When writing the conditional probability $P(A|B)$, which is interpreted to be that given $B$ what is the probability of observing $A$, can one also claim that this says the probability of observing $A$ being caused by $B$, i.e., is there a causal connection between $B$ and $A$?
Thanks!
On
No, not at all. Consider, $B$="the flagpole's shadow is very short", $A$="the sun is high in the sky".
$P(A \mid B)$ could be very high, but $B$ does not cause $A$.
Here's another example that I believe is due to R.A. Fisher (but I may be wrong about that). Let $A$="you get lung cancer" and $B$="you smoke heavily". We know that $P(A \mid B)$ is quite high and are quite confident that $B$ in fact causes $A$.
But the causal claim doesn't follow from the high conditional probability alone.
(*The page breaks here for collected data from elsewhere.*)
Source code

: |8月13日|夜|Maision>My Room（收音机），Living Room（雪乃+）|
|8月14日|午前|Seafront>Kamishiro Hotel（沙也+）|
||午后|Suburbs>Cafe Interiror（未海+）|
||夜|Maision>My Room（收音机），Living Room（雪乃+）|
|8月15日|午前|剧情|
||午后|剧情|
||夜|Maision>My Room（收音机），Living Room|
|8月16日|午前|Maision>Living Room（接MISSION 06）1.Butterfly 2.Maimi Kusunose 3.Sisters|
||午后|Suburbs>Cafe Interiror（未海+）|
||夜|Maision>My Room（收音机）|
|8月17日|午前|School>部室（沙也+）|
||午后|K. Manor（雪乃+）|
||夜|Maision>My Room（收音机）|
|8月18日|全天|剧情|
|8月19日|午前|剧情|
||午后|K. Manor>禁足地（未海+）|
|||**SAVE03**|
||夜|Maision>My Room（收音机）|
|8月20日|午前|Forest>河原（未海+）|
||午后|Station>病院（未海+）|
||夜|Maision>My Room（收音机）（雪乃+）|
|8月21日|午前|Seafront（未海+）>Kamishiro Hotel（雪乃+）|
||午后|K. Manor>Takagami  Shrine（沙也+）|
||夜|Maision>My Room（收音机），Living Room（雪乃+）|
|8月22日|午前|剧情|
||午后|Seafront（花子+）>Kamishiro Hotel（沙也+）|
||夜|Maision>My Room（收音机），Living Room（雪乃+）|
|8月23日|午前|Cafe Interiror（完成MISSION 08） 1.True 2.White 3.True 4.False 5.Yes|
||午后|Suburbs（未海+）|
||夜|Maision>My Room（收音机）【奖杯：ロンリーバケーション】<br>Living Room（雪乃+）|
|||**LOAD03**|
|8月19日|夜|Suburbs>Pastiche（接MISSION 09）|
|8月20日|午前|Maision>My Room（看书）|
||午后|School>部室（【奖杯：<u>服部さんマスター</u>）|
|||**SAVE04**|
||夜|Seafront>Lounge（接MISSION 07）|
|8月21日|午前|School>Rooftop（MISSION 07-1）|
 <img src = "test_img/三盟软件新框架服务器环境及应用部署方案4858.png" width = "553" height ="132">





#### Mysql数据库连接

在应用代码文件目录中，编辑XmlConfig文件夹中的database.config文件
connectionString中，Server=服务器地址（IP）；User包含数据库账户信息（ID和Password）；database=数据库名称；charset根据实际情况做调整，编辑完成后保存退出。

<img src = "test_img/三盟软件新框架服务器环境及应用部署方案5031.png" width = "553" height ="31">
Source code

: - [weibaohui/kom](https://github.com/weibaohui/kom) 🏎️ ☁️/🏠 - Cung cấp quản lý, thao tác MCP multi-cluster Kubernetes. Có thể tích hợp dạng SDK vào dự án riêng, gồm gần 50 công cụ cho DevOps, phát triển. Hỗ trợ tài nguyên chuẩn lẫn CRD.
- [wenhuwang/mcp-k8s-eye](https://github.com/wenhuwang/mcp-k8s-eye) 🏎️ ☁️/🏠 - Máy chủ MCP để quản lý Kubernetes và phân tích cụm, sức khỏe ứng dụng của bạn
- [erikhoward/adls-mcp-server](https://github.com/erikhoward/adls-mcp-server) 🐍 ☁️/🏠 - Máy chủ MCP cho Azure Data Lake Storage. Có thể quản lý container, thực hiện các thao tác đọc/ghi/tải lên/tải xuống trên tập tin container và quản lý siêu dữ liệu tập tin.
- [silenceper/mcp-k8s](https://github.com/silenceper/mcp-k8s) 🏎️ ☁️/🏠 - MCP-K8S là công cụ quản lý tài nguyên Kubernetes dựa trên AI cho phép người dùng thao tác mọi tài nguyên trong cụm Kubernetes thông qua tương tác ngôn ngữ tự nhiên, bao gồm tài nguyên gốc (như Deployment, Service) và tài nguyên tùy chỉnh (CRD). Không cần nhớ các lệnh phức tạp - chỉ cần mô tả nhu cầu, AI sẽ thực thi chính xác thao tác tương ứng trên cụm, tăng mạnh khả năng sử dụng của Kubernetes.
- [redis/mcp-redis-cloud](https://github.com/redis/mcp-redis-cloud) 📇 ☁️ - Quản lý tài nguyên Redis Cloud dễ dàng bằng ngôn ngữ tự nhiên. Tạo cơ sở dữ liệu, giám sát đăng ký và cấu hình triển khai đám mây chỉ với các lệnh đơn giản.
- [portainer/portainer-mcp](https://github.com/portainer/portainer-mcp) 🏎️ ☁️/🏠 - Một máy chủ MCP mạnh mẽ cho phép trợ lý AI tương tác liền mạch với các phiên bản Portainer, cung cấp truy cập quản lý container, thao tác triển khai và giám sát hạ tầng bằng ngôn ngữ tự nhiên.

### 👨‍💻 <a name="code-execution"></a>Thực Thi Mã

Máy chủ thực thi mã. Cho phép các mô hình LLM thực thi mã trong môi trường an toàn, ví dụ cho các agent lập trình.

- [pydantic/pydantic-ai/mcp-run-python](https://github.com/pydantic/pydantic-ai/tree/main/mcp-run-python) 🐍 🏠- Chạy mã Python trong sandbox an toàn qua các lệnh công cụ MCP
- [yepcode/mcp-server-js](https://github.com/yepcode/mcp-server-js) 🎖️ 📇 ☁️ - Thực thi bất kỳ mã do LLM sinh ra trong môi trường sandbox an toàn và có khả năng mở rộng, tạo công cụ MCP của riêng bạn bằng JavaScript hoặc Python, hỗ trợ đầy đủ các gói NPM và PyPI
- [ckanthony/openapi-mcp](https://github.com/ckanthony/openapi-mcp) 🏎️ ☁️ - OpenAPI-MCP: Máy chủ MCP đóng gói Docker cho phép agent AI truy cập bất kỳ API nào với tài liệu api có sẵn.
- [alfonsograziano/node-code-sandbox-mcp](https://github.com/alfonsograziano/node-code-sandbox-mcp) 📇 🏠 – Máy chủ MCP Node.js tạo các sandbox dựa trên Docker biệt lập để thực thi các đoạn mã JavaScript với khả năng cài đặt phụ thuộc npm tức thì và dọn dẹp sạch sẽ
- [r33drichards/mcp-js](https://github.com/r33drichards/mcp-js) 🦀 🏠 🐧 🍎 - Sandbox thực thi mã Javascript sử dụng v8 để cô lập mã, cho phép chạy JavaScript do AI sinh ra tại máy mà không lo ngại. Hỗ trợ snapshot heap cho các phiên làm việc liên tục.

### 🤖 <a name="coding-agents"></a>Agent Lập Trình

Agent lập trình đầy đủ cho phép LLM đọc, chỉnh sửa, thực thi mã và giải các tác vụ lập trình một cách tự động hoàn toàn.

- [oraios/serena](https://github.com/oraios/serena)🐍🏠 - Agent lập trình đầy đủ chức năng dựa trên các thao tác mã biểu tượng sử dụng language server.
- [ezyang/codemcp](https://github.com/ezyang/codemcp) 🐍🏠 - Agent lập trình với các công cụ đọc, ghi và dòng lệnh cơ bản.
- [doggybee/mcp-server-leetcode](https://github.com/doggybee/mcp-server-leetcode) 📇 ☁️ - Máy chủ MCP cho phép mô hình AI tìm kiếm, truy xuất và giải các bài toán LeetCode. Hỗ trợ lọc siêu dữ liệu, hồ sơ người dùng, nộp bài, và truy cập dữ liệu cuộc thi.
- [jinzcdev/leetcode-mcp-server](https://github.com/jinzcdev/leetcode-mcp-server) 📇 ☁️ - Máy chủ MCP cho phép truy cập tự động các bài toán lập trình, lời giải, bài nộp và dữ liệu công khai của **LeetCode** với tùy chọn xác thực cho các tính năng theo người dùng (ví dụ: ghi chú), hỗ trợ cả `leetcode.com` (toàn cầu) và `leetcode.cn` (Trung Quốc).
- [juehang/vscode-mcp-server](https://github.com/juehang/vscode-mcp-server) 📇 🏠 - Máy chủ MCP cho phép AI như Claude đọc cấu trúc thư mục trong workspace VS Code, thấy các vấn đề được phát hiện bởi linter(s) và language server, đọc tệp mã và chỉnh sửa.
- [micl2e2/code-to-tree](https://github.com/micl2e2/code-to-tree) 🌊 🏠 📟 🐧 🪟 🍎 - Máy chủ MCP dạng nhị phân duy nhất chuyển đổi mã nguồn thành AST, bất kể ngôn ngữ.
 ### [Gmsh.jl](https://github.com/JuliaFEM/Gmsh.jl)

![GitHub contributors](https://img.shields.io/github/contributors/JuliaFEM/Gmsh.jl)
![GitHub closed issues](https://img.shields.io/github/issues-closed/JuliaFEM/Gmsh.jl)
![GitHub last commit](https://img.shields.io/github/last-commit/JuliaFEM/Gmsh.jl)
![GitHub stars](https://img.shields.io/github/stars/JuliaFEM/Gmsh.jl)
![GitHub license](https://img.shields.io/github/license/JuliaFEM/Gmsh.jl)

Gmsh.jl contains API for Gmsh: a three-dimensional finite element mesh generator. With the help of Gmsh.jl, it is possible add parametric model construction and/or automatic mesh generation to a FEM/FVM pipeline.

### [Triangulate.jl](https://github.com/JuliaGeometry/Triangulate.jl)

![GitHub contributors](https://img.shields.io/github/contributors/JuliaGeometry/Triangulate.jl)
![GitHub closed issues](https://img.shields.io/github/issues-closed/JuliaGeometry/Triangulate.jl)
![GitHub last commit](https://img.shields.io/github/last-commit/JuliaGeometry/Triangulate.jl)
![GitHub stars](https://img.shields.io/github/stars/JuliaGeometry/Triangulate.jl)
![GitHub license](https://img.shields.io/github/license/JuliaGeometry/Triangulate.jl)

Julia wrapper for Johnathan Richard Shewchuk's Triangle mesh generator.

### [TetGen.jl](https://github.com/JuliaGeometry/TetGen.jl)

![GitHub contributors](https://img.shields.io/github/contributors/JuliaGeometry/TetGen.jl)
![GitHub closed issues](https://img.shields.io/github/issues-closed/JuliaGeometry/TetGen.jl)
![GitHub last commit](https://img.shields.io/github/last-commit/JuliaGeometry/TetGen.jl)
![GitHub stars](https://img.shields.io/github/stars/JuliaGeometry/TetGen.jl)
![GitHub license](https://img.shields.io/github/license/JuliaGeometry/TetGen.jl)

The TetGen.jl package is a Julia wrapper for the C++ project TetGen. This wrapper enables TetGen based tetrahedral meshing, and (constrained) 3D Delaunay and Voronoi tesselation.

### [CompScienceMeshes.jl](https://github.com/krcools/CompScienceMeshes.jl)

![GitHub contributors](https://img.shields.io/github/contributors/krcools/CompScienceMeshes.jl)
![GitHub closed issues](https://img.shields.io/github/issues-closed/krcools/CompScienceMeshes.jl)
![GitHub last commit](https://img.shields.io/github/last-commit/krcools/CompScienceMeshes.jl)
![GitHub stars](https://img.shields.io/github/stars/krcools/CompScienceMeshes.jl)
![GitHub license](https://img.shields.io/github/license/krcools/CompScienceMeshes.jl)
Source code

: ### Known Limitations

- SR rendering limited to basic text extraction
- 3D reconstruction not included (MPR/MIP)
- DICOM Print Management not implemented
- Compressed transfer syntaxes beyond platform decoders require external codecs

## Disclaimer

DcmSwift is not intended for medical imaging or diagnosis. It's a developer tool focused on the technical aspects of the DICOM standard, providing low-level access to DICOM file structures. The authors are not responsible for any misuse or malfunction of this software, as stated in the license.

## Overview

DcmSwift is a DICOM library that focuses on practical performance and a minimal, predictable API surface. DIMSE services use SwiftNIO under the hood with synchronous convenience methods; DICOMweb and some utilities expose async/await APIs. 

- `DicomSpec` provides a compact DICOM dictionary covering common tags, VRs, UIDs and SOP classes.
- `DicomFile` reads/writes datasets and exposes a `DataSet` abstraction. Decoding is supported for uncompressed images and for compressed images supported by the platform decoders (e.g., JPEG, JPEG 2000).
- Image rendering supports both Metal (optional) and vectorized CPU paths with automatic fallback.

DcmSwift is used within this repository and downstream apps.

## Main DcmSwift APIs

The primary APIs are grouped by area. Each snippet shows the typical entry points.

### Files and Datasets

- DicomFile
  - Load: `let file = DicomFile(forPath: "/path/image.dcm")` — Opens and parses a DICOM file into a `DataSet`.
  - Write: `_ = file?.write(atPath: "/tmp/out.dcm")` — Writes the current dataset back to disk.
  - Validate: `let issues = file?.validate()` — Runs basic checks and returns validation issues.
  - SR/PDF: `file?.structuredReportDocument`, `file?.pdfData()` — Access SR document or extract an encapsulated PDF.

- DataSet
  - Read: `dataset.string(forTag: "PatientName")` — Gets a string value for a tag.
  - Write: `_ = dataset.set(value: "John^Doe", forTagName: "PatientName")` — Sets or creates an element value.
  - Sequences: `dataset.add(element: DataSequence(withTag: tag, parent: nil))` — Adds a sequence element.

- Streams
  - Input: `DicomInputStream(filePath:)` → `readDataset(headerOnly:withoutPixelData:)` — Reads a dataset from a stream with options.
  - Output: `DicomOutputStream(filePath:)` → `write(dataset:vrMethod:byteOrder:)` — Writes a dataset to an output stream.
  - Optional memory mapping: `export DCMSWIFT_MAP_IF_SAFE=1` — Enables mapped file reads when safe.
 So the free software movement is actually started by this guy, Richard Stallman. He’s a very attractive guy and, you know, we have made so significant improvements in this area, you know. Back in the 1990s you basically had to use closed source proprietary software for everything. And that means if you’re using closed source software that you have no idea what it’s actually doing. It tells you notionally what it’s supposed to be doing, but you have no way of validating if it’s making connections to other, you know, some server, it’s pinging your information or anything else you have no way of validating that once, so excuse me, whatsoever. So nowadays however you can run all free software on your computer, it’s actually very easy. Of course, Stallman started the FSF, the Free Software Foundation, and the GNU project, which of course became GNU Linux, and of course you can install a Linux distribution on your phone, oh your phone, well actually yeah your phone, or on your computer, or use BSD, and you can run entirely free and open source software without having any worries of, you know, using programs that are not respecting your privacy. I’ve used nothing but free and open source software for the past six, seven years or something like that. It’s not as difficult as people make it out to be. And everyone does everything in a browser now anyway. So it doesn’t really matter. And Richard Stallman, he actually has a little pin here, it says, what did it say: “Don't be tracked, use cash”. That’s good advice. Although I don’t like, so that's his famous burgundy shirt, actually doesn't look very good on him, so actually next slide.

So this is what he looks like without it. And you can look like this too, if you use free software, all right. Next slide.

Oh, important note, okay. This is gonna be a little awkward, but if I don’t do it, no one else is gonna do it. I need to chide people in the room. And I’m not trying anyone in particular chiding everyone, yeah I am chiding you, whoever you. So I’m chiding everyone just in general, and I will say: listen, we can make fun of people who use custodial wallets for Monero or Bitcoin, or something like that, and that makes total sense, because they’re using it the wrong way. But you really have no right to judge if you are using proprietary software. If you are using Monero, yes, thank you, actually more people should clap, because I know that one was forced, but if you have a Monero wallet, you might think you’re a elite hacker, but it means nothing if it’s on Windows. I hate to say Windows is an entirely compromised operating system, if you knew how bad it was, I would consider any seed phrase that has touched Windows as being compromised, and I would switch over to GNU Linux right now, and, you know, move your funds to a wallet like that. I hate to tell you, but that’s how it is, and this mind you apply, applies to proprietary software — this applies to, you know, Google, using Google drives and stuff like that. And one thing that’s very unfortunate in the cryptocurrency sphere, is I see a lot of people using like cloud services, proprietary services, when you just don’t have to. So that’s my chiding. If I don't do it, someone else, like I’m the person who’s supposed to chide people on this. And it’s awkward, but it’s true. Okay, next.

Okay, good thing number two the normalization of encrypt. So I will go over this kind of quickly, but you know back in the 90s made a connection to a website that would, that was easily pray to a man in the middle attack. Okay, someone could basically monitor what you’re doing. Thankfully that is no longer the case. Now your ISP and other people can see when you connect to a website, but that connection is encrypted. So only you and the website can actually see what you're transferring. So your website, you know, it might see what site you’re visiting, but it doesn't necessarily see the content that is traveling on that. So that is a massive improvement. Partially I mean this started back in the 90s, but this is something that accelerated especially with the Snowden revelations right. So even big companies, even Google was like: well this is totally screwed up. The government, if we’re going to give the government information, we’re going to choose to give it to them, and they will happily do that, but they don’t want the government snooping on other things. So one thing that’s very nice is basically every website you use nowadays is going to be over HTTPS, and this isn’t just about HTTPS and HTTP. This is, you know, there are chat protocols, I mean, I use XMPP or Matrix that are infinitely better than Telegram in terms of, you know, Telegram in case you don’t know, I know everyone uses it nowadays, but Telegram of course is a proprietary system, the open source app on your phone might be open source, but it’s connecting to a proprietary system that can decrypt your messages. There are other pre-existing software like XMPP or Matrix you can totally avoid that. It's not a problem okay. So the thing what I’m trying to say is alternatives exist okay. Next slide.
For suppose that $A$ and $B$ are causally unrelated but that $C$ is a common cause of both $A$ and $B$. For example, $C$ could be "you have a gene that causes both a strong desire to smoke and lung cancer." Then, given $B$, it's highly likely (we suppose) that $C$ is operative, and hence that $A$ occurs. So $P(A \mid B)$ is high. But, by assumption, $B$ and $A$ do not influence each other casually.
On
Good news - there's a positive answer to a perhaps not totally unrelated question below.
We know the definition of $P(A|B)$. For this to imply anything about causation you need to first give a precise mathematical definition of "$B$ caused $A$"...
Now, material implication is not causation (in fact the fact that material implication says nothing about causation is why it sometimes seems somehow "wrong" to beginners). But it does have a nice simple precise definition.
One might plausibly define the event $B\implies A$ by $$B\implies A=\{\omega\in\Omega:\omega\in B\implies\omega\in A\}.$$
(In other words: That definition says that $B\implies A$ is the set of $\omega$ such that $\omega\in A$ or $\omega\notin B$, or $$(B\implies A)=A\cup(\Omega\setminus B).)$$
And then it turns out that if $P(A|B)$ is large it does follow that $P(B\implies A)$ is large.
Note that the complement of $B\implies A$ is just $B\setminus A$. So $$1-P(B\implies A)=(P(B)-P(A\cap B))=P(B)(1-P(A|B))\le1-P(A|B).$$Proving
Ullrich's Astounding Theorem If $P(B)>0$ then $P(B\implies A)\ge P(A|B)$.
Consider $B$ being "a person was breathing this morning" and $A$ being "that person is dead".
$P(A \mid B)$ is the probability that the person died having been breathing earlier in the day. This is likely to be a small but nonzero number, approximately equal to the probability that a random person dies on any given day.
Nonetheless, you'd probably not want to conclude that breathing leads to death in any meaningful way. (Indeed, a better conclusion is that not breathing leads to death!)